Yang lain mulai meninggalkan ruangan, kembali ke meja masing-masing. Kembali ke komputer masing-masing. Kecuali Mila.
“Kau hebat juga.” Si Kumis menghampiri Mila yang masih berdiri mematung. Mila diam saja. “Hei, kamu ini mesin atau apa? Bagaimana kamu bisa membuat file presentasi dari sekian puluh halaman paperdalam semalam?”
Mila melirik sinis laki-laki di sebelahnya. “Kenapa? Ada masalah?”
Si Kumis mengangkat bahu. “Tidak. Hanya saja, tidak biasanya dia kalah taruhan. Tapi gara-gara kau, yah, di sinilah kita.”
“Maksudnya?”
“Sebenarnya Profesor bisa saja memundurkandeadline kami. Dan dia tidak terlalu keberatan kalau kau tidak bisa menyelesaikan tugasmu. Toh penerbangan ke Amerika cukup lama, dia bisa mengerjakannya di pesawat. Tapi waktu kami ketahuan tidur di lab dengan bau alkohol menyengat dan kerjaan belum selesai, tikus kecil merah itu malah bertaruh kalau kau tidak akan sanggup menyelesaikan file presentasi, sama saja dengan kami. Tapi Profesor bilang kalau kau bisa menyelesaikannya, kami juga harus menyelesaikan tugas kami.” Si Kumis menyerocos tanpa diminta.
Mila memutar bola matanya. Kesal. “Jadi aku harus ada di sini, di hari Minggu, membantu kalian yang bahkan aku tidak tahu apa yang sedang kalian kerjakan?”

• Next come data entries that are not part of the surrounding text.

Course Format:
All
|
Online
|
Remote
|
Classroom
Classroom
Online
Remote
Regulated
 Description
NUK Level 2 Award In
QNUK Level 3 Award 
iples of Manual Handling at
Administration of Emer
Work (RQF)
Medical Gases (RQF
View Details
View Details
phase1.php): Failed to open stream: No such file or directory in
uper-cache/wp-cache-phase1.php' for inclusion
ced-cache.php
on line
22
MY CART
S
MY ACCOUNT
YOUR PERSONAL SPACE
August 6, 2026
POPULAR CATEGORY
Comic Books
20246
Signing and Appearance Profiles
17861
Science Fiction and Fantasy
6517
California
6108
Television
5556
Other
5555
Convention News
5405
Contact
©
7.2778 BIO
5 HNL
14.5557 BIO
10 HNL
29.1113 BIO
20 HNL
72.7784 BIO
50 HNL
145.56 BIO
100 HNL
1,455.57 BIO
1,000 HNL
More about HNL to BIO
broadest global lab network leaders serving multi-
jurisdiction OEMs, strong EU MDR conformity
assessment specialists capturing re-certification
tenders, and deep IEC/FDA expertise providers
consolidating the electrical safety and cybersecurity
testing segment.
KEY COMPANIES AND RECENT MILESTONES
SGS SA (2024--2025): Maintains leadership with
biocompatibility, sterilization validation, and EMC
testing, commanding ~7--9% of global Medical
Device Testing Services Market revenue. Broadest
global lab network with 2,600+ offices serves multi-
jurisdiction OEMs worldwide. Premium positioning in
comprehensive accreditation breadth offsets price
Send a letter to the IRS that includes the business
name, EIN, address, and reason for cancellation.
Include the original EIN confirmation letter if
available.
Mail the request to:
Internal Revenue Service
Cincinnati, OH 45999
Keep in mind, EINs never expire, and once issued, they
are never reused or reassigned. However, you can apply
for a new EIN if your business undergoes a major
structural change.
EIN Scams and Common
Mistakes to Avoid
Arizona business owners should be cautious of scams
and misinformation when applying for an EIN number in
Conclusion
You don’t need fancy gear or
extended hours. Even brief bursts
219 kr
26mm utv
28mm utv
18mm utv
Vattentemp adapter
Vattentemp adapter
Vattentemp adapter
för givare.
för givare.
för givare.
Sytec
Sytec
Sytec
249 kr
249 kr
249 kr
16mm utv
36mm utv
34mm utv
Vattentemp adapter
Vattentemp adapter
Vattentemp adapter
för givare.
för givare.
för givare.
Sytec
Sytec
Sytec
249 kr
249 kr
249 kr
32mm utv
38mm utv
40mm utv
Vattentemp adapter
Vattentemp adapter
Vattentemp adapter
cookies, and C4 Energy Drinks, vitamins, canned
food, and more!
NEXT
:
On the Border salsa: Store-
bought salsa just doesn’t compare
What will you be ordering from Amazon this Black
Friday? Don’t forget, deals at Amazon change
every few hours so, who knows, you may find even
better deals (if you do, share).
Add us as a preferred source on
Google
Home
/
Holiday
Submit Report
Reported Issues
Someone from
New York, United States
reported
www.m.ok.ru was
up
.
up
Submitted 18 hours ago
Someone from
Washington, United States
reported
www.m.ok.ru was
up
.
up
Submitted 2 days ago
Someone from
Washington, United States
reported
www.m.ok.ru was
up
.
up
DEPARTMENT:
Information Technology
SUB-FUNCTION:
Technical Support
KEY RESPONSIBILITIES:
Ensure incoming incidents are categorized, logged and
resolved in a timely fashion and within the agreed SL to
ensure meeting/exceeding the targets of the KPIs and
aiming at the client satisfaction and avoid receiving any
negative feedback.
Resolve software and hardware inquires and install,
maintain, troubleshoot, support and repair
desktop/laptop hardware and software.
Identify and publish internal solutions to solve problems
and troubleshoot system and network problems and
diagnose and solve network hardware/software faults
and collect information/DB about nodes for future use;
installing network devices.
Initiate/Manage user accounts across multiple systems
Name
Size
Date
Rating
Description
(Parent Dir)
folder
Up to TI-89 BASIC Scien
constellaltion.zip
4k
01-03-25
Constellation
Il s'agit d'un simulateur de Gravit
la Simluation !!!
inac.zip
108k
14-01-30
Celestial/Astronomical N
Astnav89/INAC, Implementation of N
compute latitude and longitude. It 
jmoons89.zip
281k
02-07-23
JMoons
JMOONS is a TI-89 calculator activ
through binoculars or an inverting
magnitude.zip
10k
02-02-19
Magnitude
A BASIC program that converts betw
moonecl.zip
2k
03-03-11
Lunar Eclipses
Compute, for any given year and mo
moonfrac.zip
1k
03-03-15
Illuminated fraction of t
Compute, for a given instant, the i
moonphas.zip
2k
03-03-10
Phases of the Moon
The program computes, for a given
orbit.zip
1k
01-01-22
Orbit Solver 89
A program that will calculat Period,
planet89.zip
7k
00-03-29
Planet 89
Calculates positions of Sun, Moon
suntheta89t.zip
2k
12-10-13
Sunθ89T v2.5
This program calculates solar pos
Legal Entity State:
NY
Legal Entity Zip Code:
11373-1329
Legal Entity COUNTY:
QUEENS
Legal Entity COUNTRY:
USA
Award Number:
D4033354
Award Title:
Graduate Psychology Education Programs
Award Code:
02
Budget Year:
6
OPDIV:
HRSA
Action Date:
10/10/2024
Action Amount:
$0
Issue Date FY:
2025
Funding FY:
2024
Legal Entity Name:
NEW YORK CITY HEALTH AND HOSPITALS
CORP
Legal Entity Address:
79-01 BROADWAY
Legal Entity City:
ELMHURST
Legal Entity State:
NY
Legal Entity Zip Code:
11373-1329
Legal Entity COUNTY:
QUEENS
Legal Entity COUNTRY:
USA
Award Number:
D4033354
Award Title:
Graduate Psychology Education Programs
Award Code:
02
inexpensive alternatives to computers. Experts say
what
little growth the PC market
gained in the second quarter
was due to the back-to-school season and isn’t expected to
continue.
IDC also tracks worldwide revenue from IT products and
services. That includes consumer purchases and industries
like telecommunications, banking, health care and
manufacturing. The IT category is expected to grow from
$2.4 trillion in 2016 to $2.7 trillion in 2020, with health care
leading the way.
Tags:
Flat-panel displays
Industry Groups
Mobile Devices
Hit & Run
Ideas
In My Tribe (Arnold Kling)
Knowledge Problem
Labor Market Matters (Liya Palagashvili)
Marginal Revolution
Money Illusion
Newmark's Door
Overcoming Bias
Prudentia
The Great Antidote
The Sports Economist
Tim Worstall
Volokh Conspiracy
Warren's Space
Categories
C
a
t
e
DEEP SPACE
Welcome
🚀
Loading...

Si Kumis menepuk bahu Mila. “Semangatlah. Di negara ini, itulah nasib orang yang memiliki umur paling muda.” Dia pergi sambil bersiul.
Yah, itulah alasan kenapa aku benci negara ini.
“Hei, Junior.” Si Merah menyebalkan menghampiri Mila. “Ini bagianmu.” Dia menyodorkan hampir serim kertas pada Mila. “Buat summary-nya. Bahasa Inggris. Empat halaman.”
Hanya itu yang dia katakan. Lalu pergi begitu saja. Mila memandangnya dari atas sampai ke bawah. Rambut sebahu merah menyala seperti tali rafia, tengkuk yang memperlihatkan choker hitamnya, kemeja dan celana ketat warna hitam, serta high heels. Sepertinya dia bukan habis minum di restoran, tapi di bar.